SF: No seriously, they’re on all the freakin’ time! I’m starting to hate them! I mean, I hated them already, but now I just loathe them. Deep down anger!

NF: That should be your next blog.

SF: It WILL be!

NF: Calm down.

SF: Sorry. I do hate them though.

NF: Most people do.

SF: What’s your next blog going to be about?

NF: It’s a secret, but I can tell you it’s a pretty big one that I’ve been writing for a few days. Doing a little research.

SF: Research? This isn’t a medical journal, it’s a web blog attached to your goofy email project.

NF: It’s not a project! It’s a real living thing… online.

SF: Fine, cool, enough about you. More ME time. Ask me more questions about ME!.

NF: I’m going to wrap this up because it’s not as interesting as I thought it was going to be.

SF: Oh, like YOU’RE riveting subject matter.

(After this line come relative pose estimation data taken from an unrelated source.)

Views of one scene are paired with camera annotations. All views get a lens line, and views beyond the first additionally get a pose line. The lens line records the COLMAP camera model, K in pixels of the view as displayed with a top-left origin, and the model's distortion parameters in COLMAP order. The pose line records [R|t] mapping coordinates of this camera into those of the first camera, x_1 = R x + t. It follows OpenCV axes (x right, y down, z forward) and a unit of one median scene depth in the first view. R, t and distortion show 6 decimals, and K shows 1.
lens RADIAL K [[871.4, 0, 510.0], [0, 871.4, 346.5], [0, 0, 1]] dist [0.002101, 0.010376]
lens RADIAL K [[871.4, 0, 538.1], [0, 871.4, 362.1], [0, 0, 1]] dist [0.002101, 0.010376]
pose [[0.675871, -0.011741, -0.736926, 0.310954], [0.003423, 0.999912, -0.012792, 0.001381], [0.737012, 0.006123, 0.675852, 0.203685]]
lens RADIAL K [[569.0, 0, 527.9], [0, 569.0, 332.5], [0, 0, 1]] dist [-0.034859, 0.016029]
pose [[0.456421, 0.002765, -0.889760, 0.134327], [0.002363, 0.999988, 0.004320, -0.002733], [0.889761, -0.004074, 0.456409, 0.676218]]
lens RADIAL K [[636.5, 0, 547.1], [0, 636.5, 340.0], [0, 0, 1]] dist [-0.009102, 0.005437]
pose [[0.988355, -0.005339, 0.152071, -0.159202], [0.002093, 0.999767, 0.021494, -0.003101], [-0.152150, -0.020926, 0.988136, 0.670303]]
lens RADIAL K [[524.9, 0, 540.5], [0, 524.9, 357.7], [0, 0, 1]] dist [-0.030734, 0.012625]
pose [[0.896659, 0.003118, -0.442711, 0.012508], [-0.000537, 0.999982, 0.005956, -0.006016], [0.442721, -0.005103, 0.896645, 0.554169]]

NF: I’ll ask you five questions and you give me one word answers. If possible. OK?

SF: Go for it.

NF: First word you said this morning?

SF: “I’m”… I said “I’m freakin’ hungover like a mother…”

NF: I thought you went to bed early last night?

SF: I did! I was hungover from two days before. I party hard, man.

NF: Continuing… If you had 10 million dollars, what would you buy first?

SF: Monkey!

NF: Next country you want to visit?

SF: San Francisco

NF: Oh, boy… What are you thinking about right now?

SF: Beer.

NF: Word to be etched on your tombstone?

SF: Completely Awesome!

NF: Thanks for your time.

SF: glad I could bless you with my presence.